The palace changed its status and name several times: in 1992, it was renamed the Moscow City Palace of Children and Youth’s Creativity; in 2001, the Moscow City Palace of Children’s (Youth’s) Creativity; and in 2014 and 2015, it was reorganised into a government-funded professional educational institution Vorobyovy Gory, which, in addition to the palace, has 16 educational institutions, including childcare centres, schools, a professional technology college and extracurricular education centres.

Pilot-Cosmonaut of the USSR, two-time Hero of the Soviet Union Alexei Leonov visiting an art workshop at the Moscow City Palace of Pioneers and Schoolchildren.
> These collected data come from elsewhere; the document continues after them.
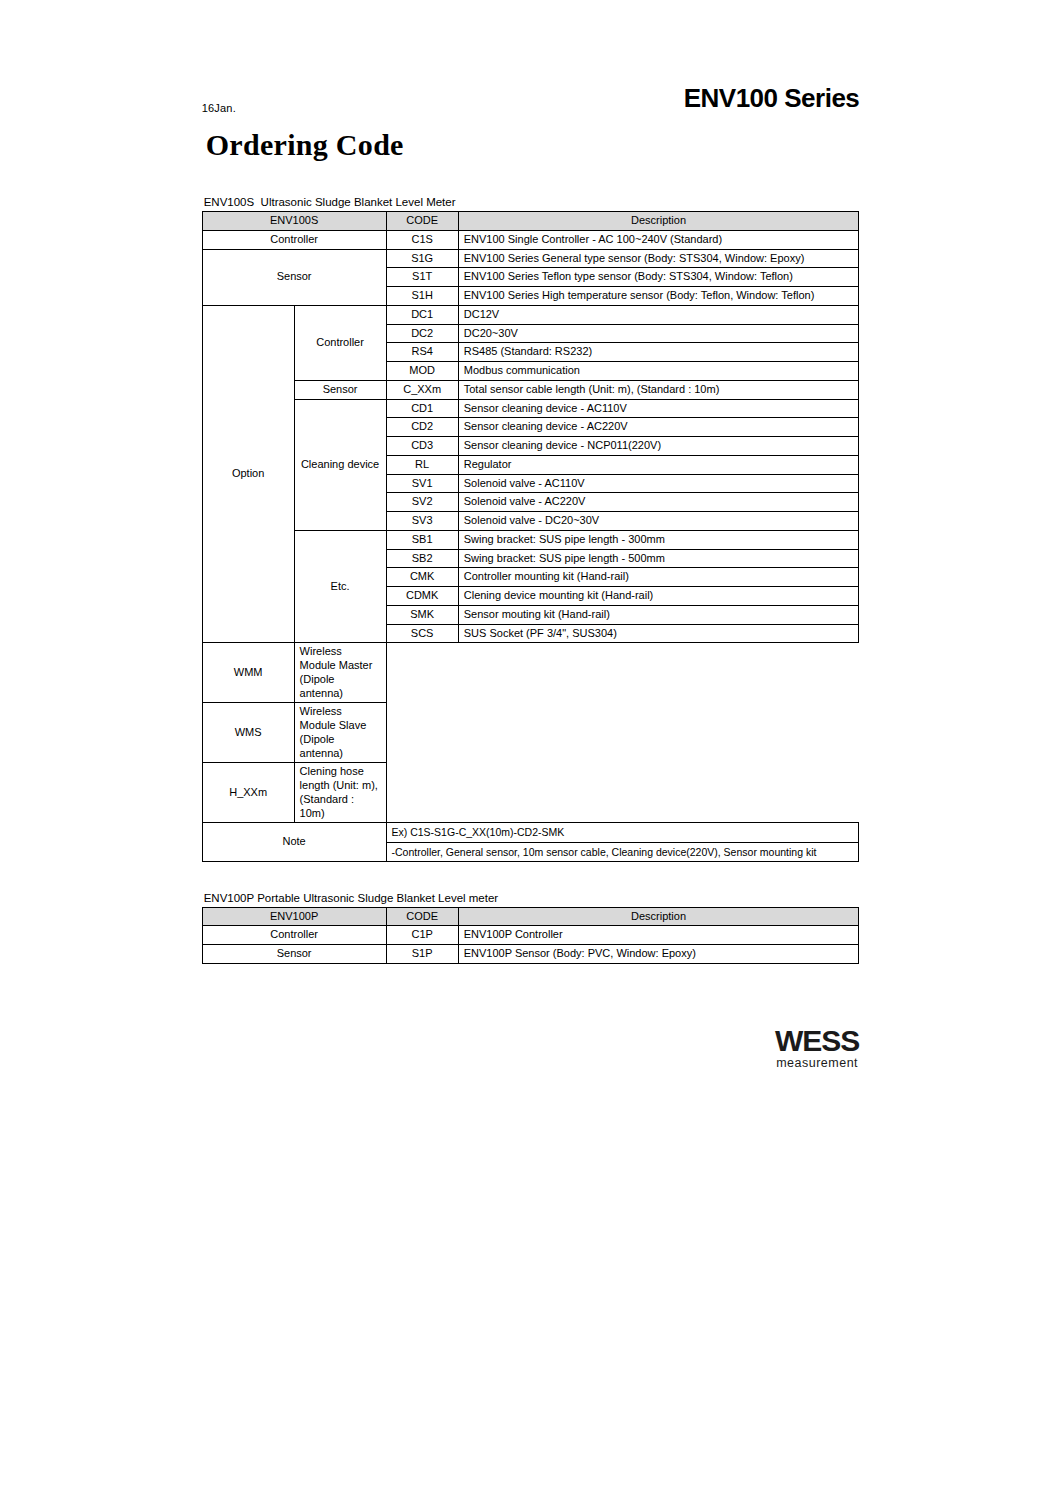16Jan.
ENV100 Series
Ordering Code
ENV100S Ultrasonic Sludge Blanket Level Meter
| ENV100S | CODE | Description |
| --- | --- | --- |
| Controller | C1S | ENV100 Single Controller - AC 100~240V (Standard) |
| Sensor | S1G | ENV100 Series General type sensor (Body: STS304, Window: Epoxy) |
| S1T | ENV100 Series Teflon type sensor (Body: STS304, Window: Teflon) |
| S1H | ENV100 Series High temperature sensor (Body: Teflon, Window: Teflon) |
| Option | Controller | DC1 | DC12V |
| DC2 | DC20~30V |
| RS4 | RS485 (Standard: RS232) |
| MOD | Modbus communication |
| Sensor | C_XXm | Total sensor cable length (Unit: m), (Standard : 10m) |
| Cleaning device | CD1 | Sensor cleaning device - AC110V |
| CD2 | Sensor cleaning device - AC220V |
| CD3 | Sensor cleaning device - NCP011(220V) |
| RL | Regulator |
| SV1 | Solenoid valve - AC110V |
| SV2 | Solenoid valve - AC220V |
| SV3 | Solenoid valve - DC20~30V |
| Etc. | SB1 | Swing bracket: SUS pipe length - 300mm |
| SB2 | Swing bracket: SUS pipe length - 500mm |
| CMK | Controller mounting kit (Hand-rail) |
| CDMK | Clening device mounting kit (Hand-rail) |
| SMK | Sensor mouting kit (Hand-rail) |
| SCS | SUS Socket (PF 3/4", SUS304) |
| WMM | Wireless Module Master (Dipole antenna) |
| WMS | Wireless Module Slave (Dipole antenna) |
| H_XXm | Clening hose length (Unit: m), (Standard : 10m) |
| Note | Ex) C1S-S1G-C_XX(10m)-CD2-SMK |
| -Controller, General sensor, 10m sensor cable, Cleaning device(220V), Sensor mounting kit |
ENV100P Portable Ultrasonic Sludge Blanket Level meter
| ENV100P | CODE | Description |
| --- | --- | --- |
| Controller | C1P | ENV100P Controller |
| Sensor | S1P | ENV100P Sensor (Body: PVC, Window: Epoxy) |
WESS measurement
October 1981. Photo by I. Goldberg. Main Archive Directorate of Moscow.

Today, the palace remains essentially the same: there are people working there who are deeply interested in what they are doing. They help children and young men develop their skills and talents and find their bearings and paths in life.

Also, the palace, which can receive up to 20,000 people at any one time, is ideally suited for holding festive events. Children and their parents go there to celebrate Christmas and the New Year, Family Day, Children’s Day and City Day or attend Children’s Book Week, and Game and Toy Week events. Of course, to mark the palace’s 80th anniversary, a spectacular festival was held on 7 December.